My former editorial home of The Stage has been at the forefront of reporting industry reaction, and in a piece yesterday, Nica Burns, chief executive of Nimax Theatres (pictured above), committed to opening all six of its theatres with social distancing from the allowed date of May 17; but as they also reported,
“However, she was more cautious about the June 21 date, where theatres may potentially be able to reopen without social distancing. She said bigger shows, in both the West End and across the UK, will need more time to plan. ‘We have a no-earlier-than date for reopening without social distancing but it’s not guaranteed. Big shows need certainty and planning. All the producers will be looking at their options and we all have to wait, as that is much more complex’.”
And Fiona Allan, chief executive of Birmingham Hippodrome, told The Stage:
“The government’s roadmap comes as welcome news and like all of our sector, I can’t wait to get back to work in the theatre, not just on Zoom. It feels positive to know what is likely to be allowed, and in what order, so that we can all start to plan properly – even if the dates may shift. It will be vital that we continue to access the Job Retention Scheme and programmes to support freelancers up until we are, not just allowed to reopen, but operationally able to reopen.”

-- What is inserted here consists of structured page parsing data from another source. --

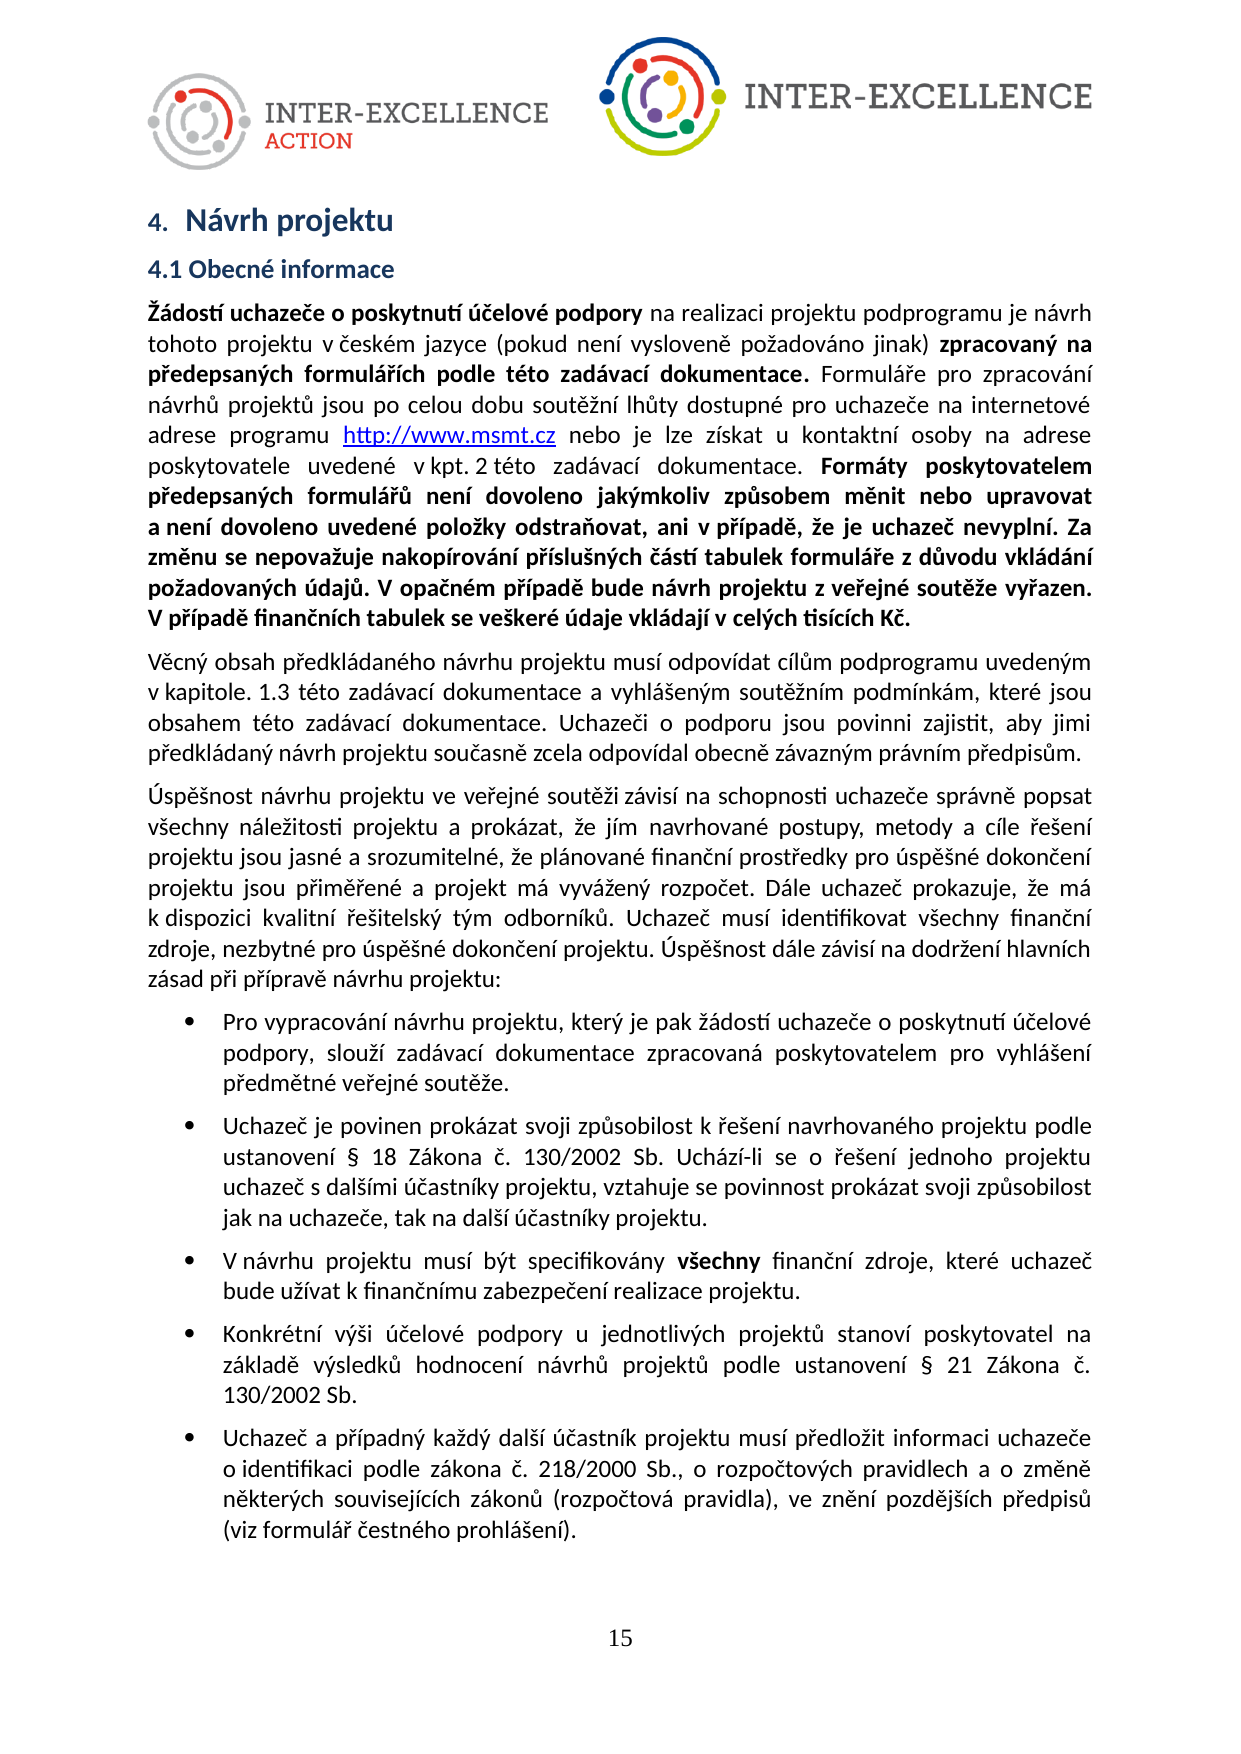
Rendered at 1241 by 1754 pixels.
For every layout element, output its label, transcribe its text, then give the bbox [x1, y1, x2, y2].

text Žádostí uchazeče o poskytnutí účelové podpory na realizaci projektu podprogramu je návrh tohoto projektu v českém jazyce (pokud není vysloveně požadováno jinak) zpracovaný na předepsaných formulářích podle této zadávací dokumentace. Formuláře pro zpracování návrhů projektů jsou po celou dobu soutěžní lhůty dostupné pro uchazeče na internetové adrese programu http://www.msmt.cz nebo je lze získat u kontaktní osoby na adrese poskytovatele uvedené v kpt. 2 této zadávací dokumentace. Formáty poskytovatelem předepsaných formulářů není dovoleno jakýmkoliv způsobem měnit nebo upravovat a není dovoleno uvedené položky odstraňovat, ani v případě, že je uchazeč nevyplní. Za změnu se nepovažuje nakopírování příslušných částí tabulek formuláře z důvodu vkládání požadovaných údajů. V opačném případě bude návrh projektu z veřejné soutěže vyřazen. V případě finančních tabulek se veškeré údaje vkládají v celých tisících Kč. [148, 297, 1092, 633]
list Uchazeč a případný každý další účastník projektu musí předložit informaci uchazeče o identifikaci podle zákona č. 218/2000 Sb., o rozpočtových pravidlech a o změně některých souvisejících zákonů (rozpočtová pravidla), ve znění pozdějších předpisů (viz formulář čestného prohlášení). [185, 1423, 1092, 1545]
subtitle 4.1 Obecné informace [148, 252, 1092, 285]
list Konkrétní výši účelové podpory u jednotlivých projektů stanoví poskytovatel na základě výsledků hodnocení návrhů projektů podle ustanovení § 21 Zákona č. 130/2002 Sb. [185, 1318, 1092, 1410]
subtitle Návrh projektu [148, 199, 1092, 239]
list Pro vypracování návrhu projektu, který je pak žádostí uchazeče o poskytnutí účelové podpory, slouží zadávací dokumentace zpracovaná poskytovatelem pro vyhlášení předmětné veřejné soutěže. [185, 1006, 1092, 1098]
list V návrhu projektu musí být specifikovány všechny finanční zdroje, které uchazeč bude užívat k finančnímu zabezpečení realizace projektu. [185, 1245, 1092, 1306]
text Věcný obsah předkládaného návrhu projektu musí odpovídat cílům podprogramu uvedeným v kapitole. 1.3 této zadávací dokumentace a vyhlášeným soutěžním podmínkám, které jsou obsahem této zadávací dokumentace. Uchazeči o podporu jsou povinni zajistit, aby jimi předkládaný návrh projektu současně zcela odpovídal obecně závazným právním předpisům. [148, 646, 1092, 768]
picture [599, 37, 1092, 156]
list Uchazeč je povinen prokázat svoji způsobilost k řešení navrhovaného projektu podle ustanovení § 18 Zákona č. 130/2002 Sb. Uchází-li se o řešení jednoho projektu uchazeč s dalšími účastníky projektu, vztahuje se povinnost prokázat svoji způsobilost jak na uchazeče, tak na další účastníky projektu. [185, 1110, 1092, 1232]
picture [147, 73, 548, 170]
text Úspěšnost návrhu projektu ve veřejné soutěži závisí na schopnosti uchazeče správně popsat všechny náležitosti projektu a prokázat, že jím navrhované postupy, metody a cíle řešení projektu jsou jasné a srozumitelné, že plánované finanční prostředky pro úspěšné dokončení projektu jsou přiměřené a projekt má vyvážený rozpočet. Dále uchazeč prokazuje, že má k dispozici kvalitní řešitelský tým odborníků. Uchazeč musí identifikovat všechny finanční zdroje, nezbytné pro úspěšné dokončení projektu. Úspěšnost dále závisí na dodržení hlavních zásad při přípravě návrhu projektu: [148, 780, 1092, 994]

And again, there’s a strong economic argument to be made for facilitating this recovery, not just a social one: as the Barbican’s Sir Nicholas Kenyon also noted,
“The arts and culture have been decimated by this period of closure; all freelancers and many organisations are struggling for survival. The statistics are scary: 455,000 creative sector jobs were on furlough at the peak of the pandemic, with many thousands more artists and individual workers not covered by that scheme; the value of the arts and entertainment sector fell by 46 per cent and has still never recovered to its previous level. This is a creative sector that at the last count brought £18.3billion to the UK economy and has been, pre-pandemic, one of the fastest growing industries in the country.
So this is about the arts, but it is about the economy too. And it is about our ability to live humane and productive lives. Audiences have been starved of the stimulus they need to encounter great art, in order to begin to restore their wellbeing and mental health. Performers are desperate to perform; museums and galleries, theatres and concert halls wait ready to open; everyone wants this sector to make its indispensable contribution to national recovery.
Let’s hope that it can soon begin — with real and lasting momentum and none of the start-stop misery of the last attempt to bring theatre back.